When BHO became illegal for patients to process in Washington in 2015 we saw a shift from people using basic technology like hair straighteners and modified shirt presses toward commercial extraction of Rosin. We started selling a lot more of our bags that are specifically designed for Rosin then, and started making our own machines and ultimately selling them.

Since that time, Rosin has really taken off nationally, and you guys are at the cutting edge of providing the best bags for squishing the material in, as well as machines for companies to use. Can you tell us about your process?

Early on with hash making with Rosin we realized that regular screen printing meshes weren’t necessarily the best for it, and you might see other Rosin makers using dyed or yellow bags, which yellow mesh is something specific for screen printing, but what we found is that the dyes will leach into the hash, so we only use a dye free bags and threads. The reason we know it is we’ve seen purple threads on bags that turned the oil that color, so dye free is what we go with. We also use only stainless steel in our plates for pressing, which protects the plant matter from metals like aluminum or titanium, and we have quality electronic controls that are safe and easy to use.

What makes MASH different and how do you support your clients? 

We do a lot of training for customers, people can certainly come to our shop for a demo and we will show benefits of our bags and presses, and we can do hands-on at our location or theirs, and we will go to them and train people how to do it, and we often leave the press there because they buy it! We want our customers to be as successful as possible, and really go the extra mile to give the support and education needed!

Where do you see the rosin market heading in the future? 

The Rosin market is a fraction of a fraction of consumers, so it’s an area that we think we need to inform the consumers more on the safety and cleanliness of Rosin. I think people are still hitting BHO because its less expensive, companies are still doing it because it’s on the books efficient and they white label, or if they do it on their own they spend $100,000 to build a 502 room. But for a few thousand and training you can do in-house and keep your trimmers and baggers employed and hold profit. We are seeing same, if not better, results from Rosin than BHO, so you can get a better yield in-house and not outsource, that’s a triple win, and the price of rosin is certainly higher than BHO in the market. I think eventually that could come down too.



This measurement refers to the tiny holes that allow the oil to pass through. One hundred and twenty microns is a very common size for Rosin, though flower might be pressed as small as 70 or 90 microns for dry material or trim, and as high as 150 to 220 microns for more coarse material. For people pressing bubble hash or dry sift, we recommend either 25 or 37 micron bags. An interesting note—the smaller the microns, the finer the threads, which is why the smaller micron bags are more expensive than larger.


Like winterizing an oil or dewaxing, polishing is a final press of collected oil that is done about 25 percent of the time.

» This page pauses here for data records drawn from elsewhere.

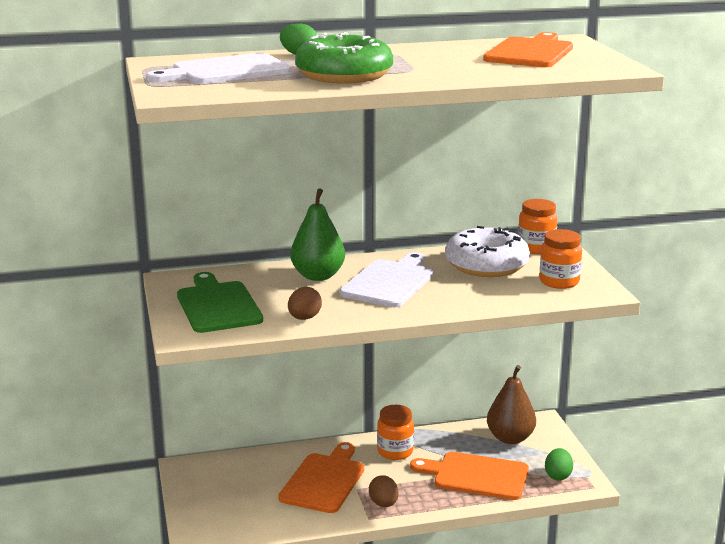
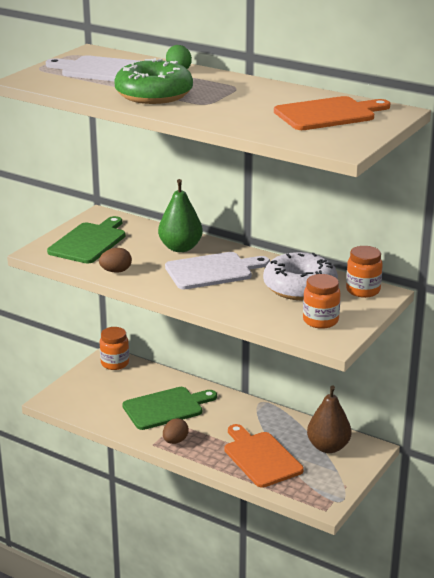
camera: 45 degrees right, 5 degrees up
orange cutting board [278,442,364,513] -> green cutting board [122,387,217,430]
orange jar [377,405,414,460] -> orange jar moved to [100,327,129,370]
green egg [545,448,573,480] -> none

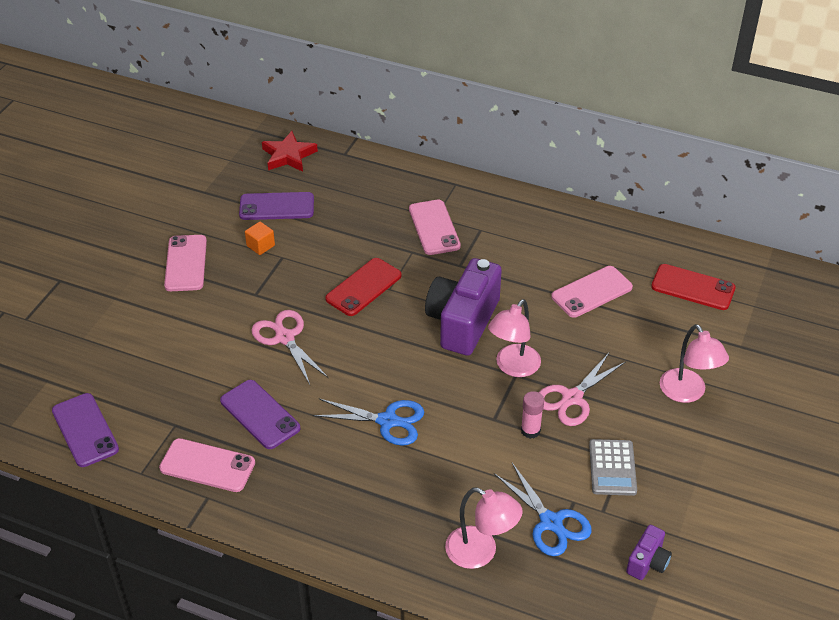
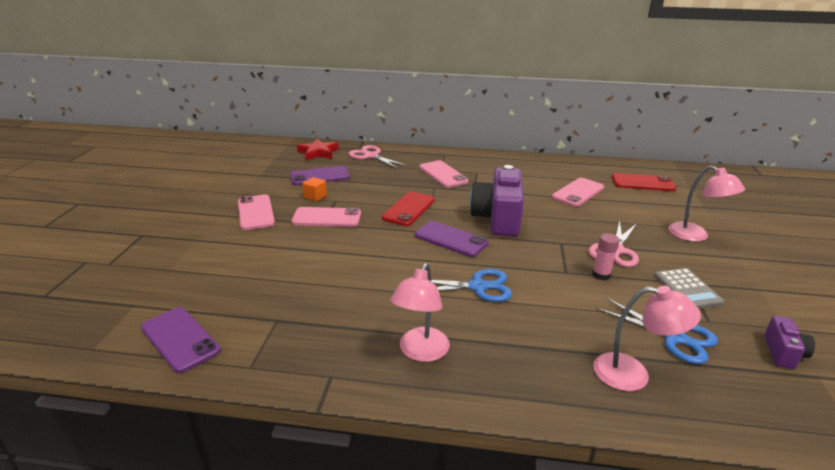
camera: 15 degrees left, 15 degrees down
pink phone [159,438,255,492] -> pink phone moved to [291,207,361,227]
purple phone [220,380,300,449] -> purple phone moved to [415,221,489,257]
pink scissors [251,310,328,385] -> pink scissors moved to [348,145,408,169]
pink lamp [488,299,541,377] -> pink lamp moved to [390,263,450,362]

If there are any particulates left over or the bag had a blow out, a final lower pressure squish purifies quality and delivers the best looking and tasting product. The best temperature for polishing is 180 to 190, with about half the pressure of a flower squish.


Basically we are using extreme pressures, 20 tons can lift several cars and a bag is only so strong, you put a pillow of weed in the mesh, put excessive pressure things tend to break under impact, we tend to ease it, so it heats the pillow while slowly building pressure, we ease into the pressure.


With squishing flower there is a close correlation between THC percentage and overall return percent. If a plant is 20 percent THC, you can roughly expect a 20 percent return, so 5 grams of flower can yield up to a single gram of Rosin. With bubble hash or dry sift, the return is usually 50 percent, but can be in the 60s with great material.